**Apply what you read**
1. Please sum up the supply chain passage in two sentences.
2. Decide whether each statement below agrees with the supply chain passage. For each one, answer yes or no and quote the words from the passage that settle it.
(a) The writer claims broad knowledge of most segments of the industry.
(b) The writer works in freight forwarding and international trade.
(c) The writer regards a mutually agreed-upon definition as valuable in this industry.

**Provided text**

● ● ● ●

Confused? Me too, and this is my day job.
There is so, so, so (so so so) much about supply chains and logistics that I don’t know. It’s a leviathan of an industry, with each segment so complex that one could dedicate their life to mastering it while never learning much about the other segments. I know very little about my own segment (freight forwarding and international trade) and I know almost nothing about all the other segments.
But I’m never one to let a little thing like ignorance get between me and loudly voicing my opinions.
I’m my own biggest critic, so in an effort to get better at my job, I’m using my personal blog to help connect some of the dots on my answering these questions (“where’s my stuff?”) is so hard.
I suspect what it means to me over in my little corner of the supply chain universe might hold up and apply elsewhere. And maybe, just maybe, if a few more people agree with me, we can build some momentum towards building a common operating picture of what it is. We’ll be speaking the same language. And in this industry, having a mutually agreed-upon definition of anything is gold.

● ● ● ●

**Data extract**

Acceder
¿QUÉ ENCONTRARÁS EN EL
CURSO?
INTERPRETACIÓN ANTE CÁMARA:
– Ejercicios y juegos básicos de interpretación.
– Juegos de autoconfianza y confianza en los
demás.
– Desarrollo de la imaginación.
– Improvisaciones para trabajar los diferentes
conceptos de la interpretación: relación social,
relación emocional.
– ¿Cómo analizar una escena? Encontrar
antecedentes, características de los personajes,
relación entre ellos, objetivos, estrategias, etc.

● ● ● ●

**Responses by item number**
1. The writer admits to knowing very little about the vast and complex supply chain and logistics industry, even about their own segment of freight forwarding and international trade, but still plans to voice opinions loudly. Writing on a personal blog to get better at the job, the writer hopes that their perspective might apply elsewhere and that agreement from others could build momentum toward a common operating picture and a shared language.

2.
(a) No: "I know almost nothing about all the other segments."
(b) Yes: "my own segment (freight forwarding and international trade)"
(c) Yes: "in this industry, having a mutually agreed-upon definition of anything is gold."